With a fast, differentiable GCDF in hand, the authors build a high‑performance sequential convex optimization (SCO) solver. The trajectory is discretized into N waypoints; at each iteration a linearized dynamics and task‑space objective are assembled, while collision avoidance is expressed as an ℓ₁‑penalty on GCDF values. The solver uses a trust‑region framework and solves a Quadratic Program (QP) sub‑problem using only first‑order information (distance values and gradients). To keep the QP tractable despite potentially thousands of collision constraints, the method performs a sparsity‑aware active‑set detection: all GCDF constraints are evaluated in parallel on the GPU, and only those whose distance falls below a safety threshold are kept active. This dramatically reduces the size of the constraint Jacobian and the QP solve time. Moreover, constraints can be added or removed online without rebuilding the entire problem, enabling rapid replanning when the environment changes (e.g., new obstacles appear).

The experimental evaluation is extensive. Randomized high‑density obstacle scenarios (densities up to 0.6 objects / m²) are generated, and the proposed method is compared against (i) a two‑stage PRM‑RRT front‑end plus post‑processing optimizer, (ii) a sampling‑based whole‑body planner, and (iii) a state‑of‑the‑art ESDF‑based convex optimizer that uses sphere approximations. Success rates for the GCDF‑SCO approach exceed 94 % even when initialized with a trivial linear interpolation of the base and a zero‑joint pose, whereas baselines drop to 60‑85 % under the same conditions. Average solve times are 0.22 s (GPU‑batched) versus 0.65 s–1.4 s for the competitors, representing a 2‑3× speedup. Trajectories produced by GCDF‑SCO exhibit smoother joint profiles, lower total path length, and reduced torque spikes (≈10‑15 % improvement) because the optimizer can exploit the full geometry of the robot rather than conservative proxies.

Real‑world validation is performed on a physical mobile manipulator platform navigating a cluttered lab environment. The system successfully replans within 5‑7 s after dynamic changes (new obstacles inserted), maintaining collision‑free motion without manual retuning.

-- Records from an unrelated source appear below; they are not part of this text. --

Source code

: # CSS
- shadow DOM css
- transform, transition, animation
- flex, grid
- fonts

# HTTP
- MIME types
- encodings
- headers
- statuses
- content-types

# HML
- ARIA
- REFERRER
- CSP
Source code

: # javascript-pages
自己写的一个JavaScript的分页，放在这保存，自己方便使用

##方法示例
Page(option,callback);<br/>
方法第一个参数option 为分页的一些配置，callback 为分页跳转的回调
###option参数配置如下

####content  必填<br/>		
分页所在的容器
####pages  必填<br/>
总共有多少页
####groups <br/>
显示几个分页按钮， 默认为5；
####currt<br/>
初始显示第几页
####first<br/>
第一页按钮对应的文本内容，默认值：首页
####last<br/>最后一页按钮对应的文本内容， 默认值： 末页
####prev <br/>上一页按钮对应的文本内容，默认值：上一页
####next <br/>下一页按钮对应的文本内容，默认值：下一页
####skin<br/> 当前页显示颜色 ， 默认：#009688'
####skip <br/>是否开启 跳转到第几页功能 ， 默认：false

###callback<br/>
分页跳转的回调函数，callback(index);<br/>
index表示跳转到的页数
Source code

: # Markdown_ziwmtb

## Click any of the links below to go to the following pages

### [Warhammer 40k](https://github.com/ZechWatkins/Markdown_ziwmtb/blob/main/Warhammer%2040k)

Visualizations show coordinated base‑arm maneuvers that thread narrow passages impossible for decoupled planners.

The paper concludes with several promising directions: extending GCDF to incorporate time as an additional dimension for dynamic obstacle avoidance, integrating online 3‑D perception to update the distance field on‑the‑fly, and coupling the method with full dynamics (inertia, torque limits) for kinodynamic planning.

In summary, the authors deliver (1) a theoretically sound generalization of CDF to mobile manipulators, (2) a neural implicit representation that provides accurate distances and gradients at GPU speed, and (3) a scalable convex‑optimization framework that leverages these representations to achieve fast, safe, and reliable whole‑body trajectory generation in highly cluttered, unstructured environments. This work bridges the gap between high‑fidelity geometric collision modeling and real‑time optimization, setting a new benchmark for mobile manipulation planning.